The accident, her infection — none of it mattered when she was on the water. With her kayak and paddle, she could go faster than she ever could on her legs.
Mason wears her name tag, walkie talkie and life jacket with pride, knowing she is restoring life to the springs as it renews the passion within her.
Mason kayaked for months across the High Springs area, spending time in Poe and Rainbow Springs. Often, she found herself drawn to the quiet Gilchrist Blue, lesser known than other local waters. There, underneath trees and surrounded by leagues of turtles, she would have time to row onward. She would even educate people paddling beside her, teaching them the importance of keeping the springs clean.
In November 2020, Sandi Kalilich-Richmond, a Blue Springs volunteer coordinator, approached Mason about applying to work at the park as a volunteer ranger. Mason was thrilled: a place to work where she could help people in her element, in her own way.
The park created the Springs Ambassador Program for Mason. As volunteer ambassador of the water, she would be the first volunteer park ranger to be in a kayak for the majority of her shift.
In moments when she is not monitoring water quality or picking up litter, she takes in the quiet, healing cool of the springs she loves.
In 2022, Mason received a certificate of recognition for logging more than 660 hours of volunteering in fewer than two years of work.
She’s the first face people see, a symbol of environmental protection and perseverance as the rangers fight to preserve the unique biodiversity of the Florida springs.

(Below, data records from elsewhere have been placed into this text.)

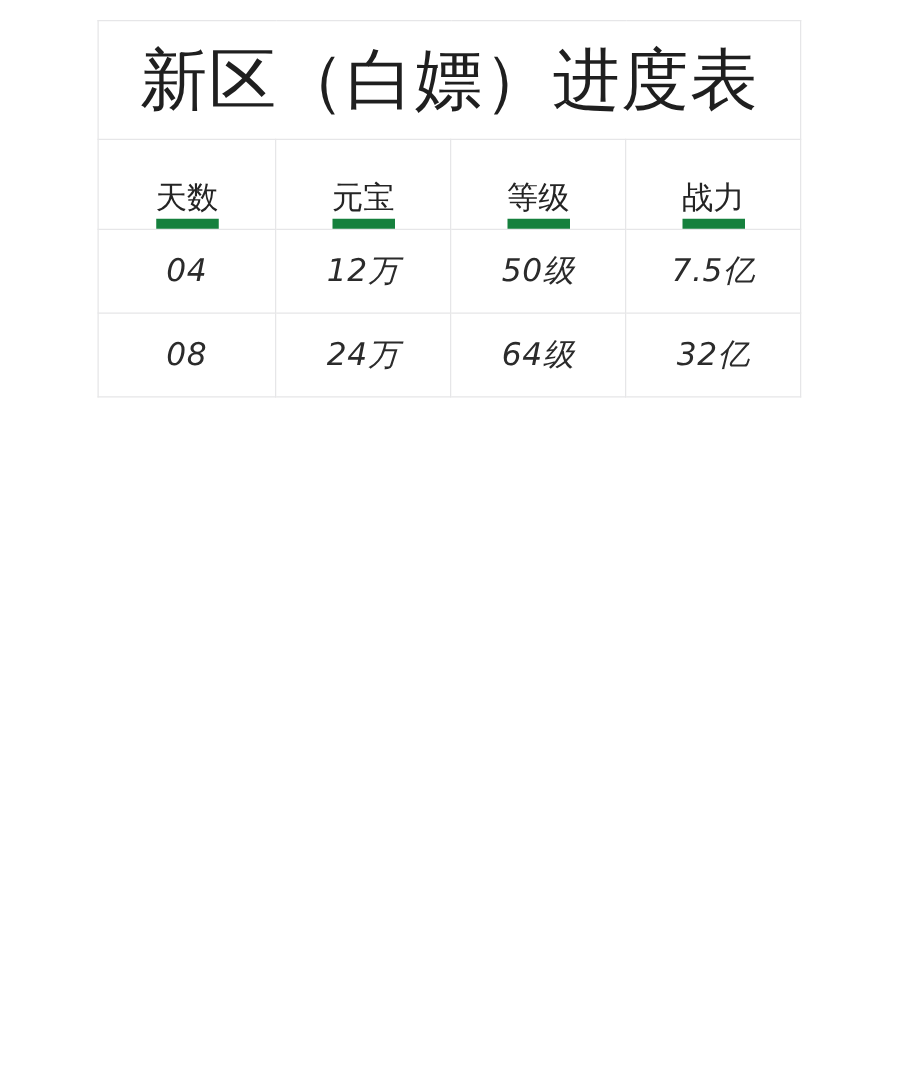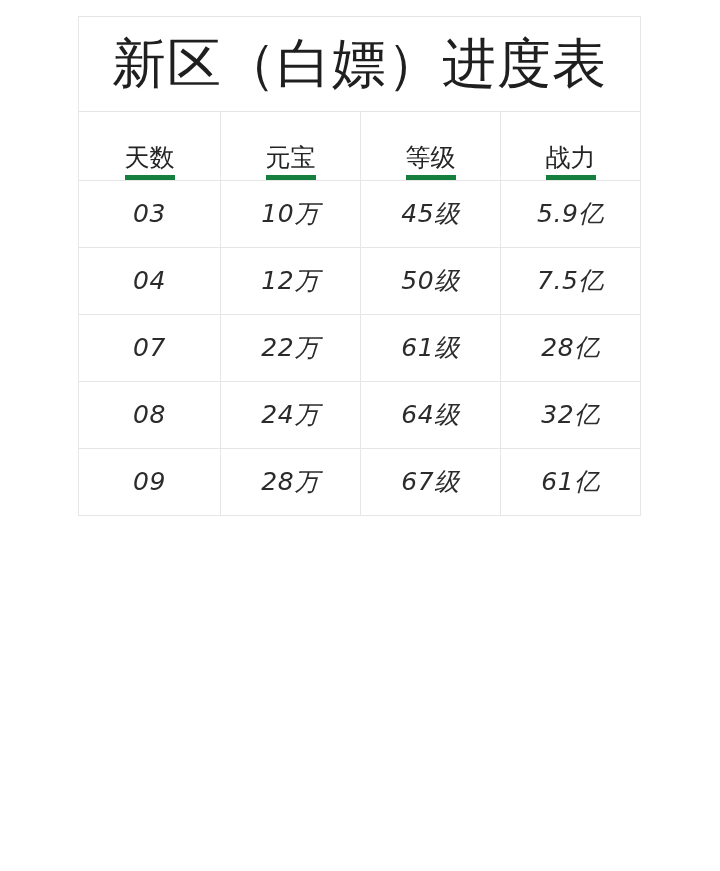--- a/index.html
+++ b/index.html
@@ -63,21 +63,21 @@
   .head-cell {
     height: 67px;
     font-size: 25px;
     font-weight: 400;
     color: #242424;
     font-style: normal;
     font-family: "DejaVu Sans", "Liberation Sans", sans-serif;
   }
   .head-cell .hlabel {
     display: inline-block;
-    border-bottom: 5px solid #15803d;
+    border-bottom: 8px solid #15803d;
     padding-bottom: 2px;
     line-height: 1.15;
     margin-top: 32px;
   }
 
   .data-cell {
     height: 66px;
     font-size: 25px;
     font-style: italic;
     font-weight: 400;
@@ -112,45 +112,27 @@
           <th class="head-cell">
             <span class="hlabel">等级</span>
           </th>
           <th class="head-cell">
             <span class="hlabel">战力</span>
           </th>
         </tr>
       </thead>
       <tbody>
         <tr>
-          <td class="data-cell">03</td>
-          <td class="data-cell">10万</td>
-          <td class="data-cell">45级</td>
-          <td class="data-cell">5.9亿</td>
-        </tr>
-        <tr>
           <td class="data-cell">04</td>
           <td class="data-cell">12万</td>
           <td class="data-cell">50级</td>
           <td class="data-cell">7.5亿</td>
-        </tr>
-        <tr>
-          <td class="data-cell">07</td>
-          <td class="data-cell">22万</td>
-          <td class="data-cell">61级</td>
-          <td class="data-cell">28亿</td>
         </tr>
         <tr>
           <td class="data-cell">08</td>
           <td class="data-cell">24万</td>
           <td class="data-cell">64级</td>
           <td class="data-cell">32亿</td>
         </tr>
-        <tr>
-          <td class="data-cell">09</td>
-          <td class="data-cell">28万</td>
-          <td class="data-cell">67级</td>
-          <td class="data-cell">61亿</td>
-        </tr>
       </tbody>
     </table>
   </div>
 </div>
 
 </body></html>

Mason may not remember all the names of the hundreds of visitors she interacts with every week, but they always remember hers.

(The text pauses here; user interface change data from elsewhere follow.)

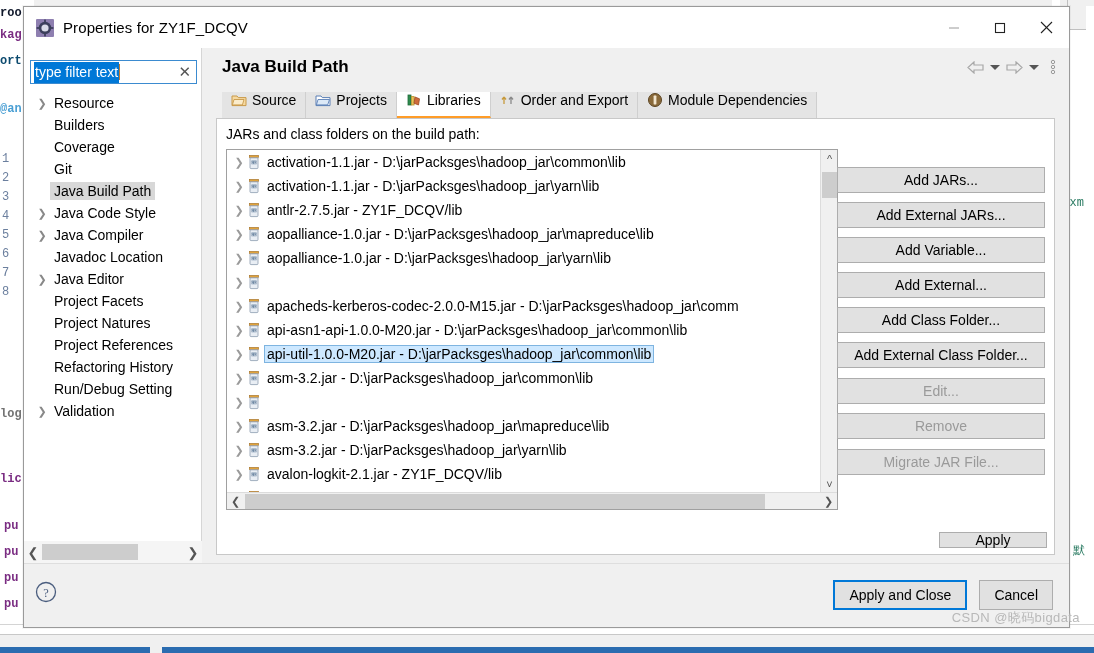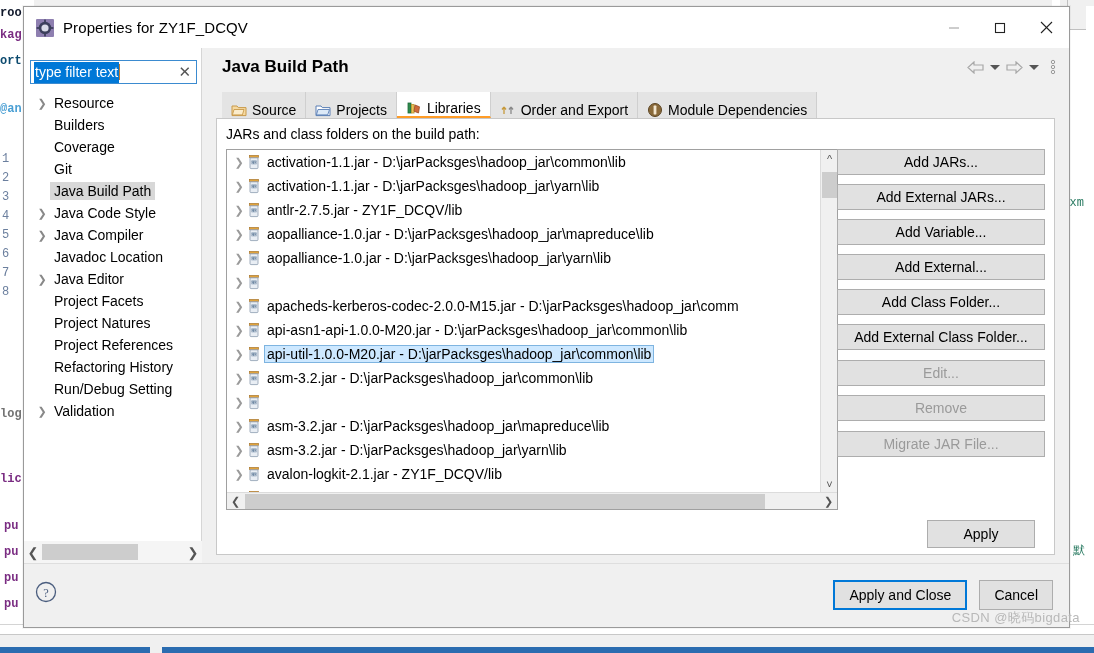--- a/index.html
+++ b/index.html
@@ -187,21 +187,21 @@
   .tool-btn { display:flex; align-items:center; justify-content:center; }
   .chev { width: 0; height: 0; border-left: 5px solid transparent;
           border-right: 5px solid transparent; border-top: 5px solid #555; }
 
   #tabs {
     position: absolute; left: 20px; top: 44px; right: 0; height: 26px;
     display: flex; align-items: flex-end;
   }
   .tab {
     height: 26px;
-    display: flex; align-items: flex-end; gap: 5px;
+    display: flex; align-items: flex-start; gap: 5px;
     padding: 0 9px;
     font-size: 14px; color: #000;
     background: #e4e4e4;
     border-right: 1px solid #cfcfcf;
     white-space: nowrap;
   }
   .tab.active {
     background: #ffffff;
     border-bottom: 2px solid #ff9c27;
   }
@@ -266,38 +266,38 @@
     position: absolute; top: 0; width: 17px; height: 17px;
     display: flex; align-items: center; justify-content: center;
     color: #555; font-size: 11px;
   }
   #list-hthumb {
     position: absolute; left: 18px; top: 1px; width: 520px; height: 15px;
     background: #cdcdcd;
   }
 
   #btn-col {
-    position: absolute; right: 9px; top: 30px; width: 208px;
+    position: absolute; right: 9px; top: 48px; width: 208px;
   }
   .side-btn {
     width: 208px; height: 26px;
     margin-bottom: 9px;
     background: #e1e1e1;
     border: 1px solid #adadad;
     font-size: 14px; color: #000;
     display: flex; align-items: center; justify-content: center;
     font-family: "Liberation Sans", sans-serif;
     cursor: pointer;
   }
   .side-btn.disabled { color: #9a9a9a; cursor: default; }
   .side-btn.gap-top { margin-top: 10px; }
 
   #apply-btn {
-    position: absolute; right: 19px; bottom: 6px;
-    width: 108px; height: 28px;
+    position: absolute; right: 7px; bottom: 6px;
+    width: 108px; height: 16px;
     background: #e1e1e1; border: 1px solid #adadad;
     font-size: 14px; color: #000;
     display: flex; align-items: center; justify-content: center;
     cursor: pointer;
   }
 
   
   #footer {
     position: absolute; left: 0; right: 0; bottom: 0; height: 64px;
     background: #f0f0f0;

Before leaving for the day, Mason kayaks down Naked Springs, a roped-off tributary to the right of the main springs. The trees above form a thick blanket over the silent clearing.
Once flush with wildlife, the water here is empty and still. Before the springs had been officially deemed a state park, vacationers ravaged the area with litter and debauchery, trampling the springs’ plants until they were nearly eradicated from the area and left almost uninhabitable for wildlife. As part of the springs’ restoration project, the section is closed off from all guests. Only biologists and park rangers are allowed in the area.
Mason steers the kayak to the middle of the expanse and ruminates for a moment. The movement of her paddles sends gentle ripples down the crystalline pool, the sole noise emanating from the water lapping at the edge of her kayak. Here, in the safe, soothing hands of nature, she is free.
Performing the last of her routine inspections, she peers down into the springs. Bits of eel grass sprout along the floor. Content with the progress, Mason calls in an update to the park rangers on her walkie-talkie. Then, as she turns to leave, she spots a lone turtle, perched on the edge of a felled tree. She smiles, rejoicing in the knowledge that some wounds heal with time.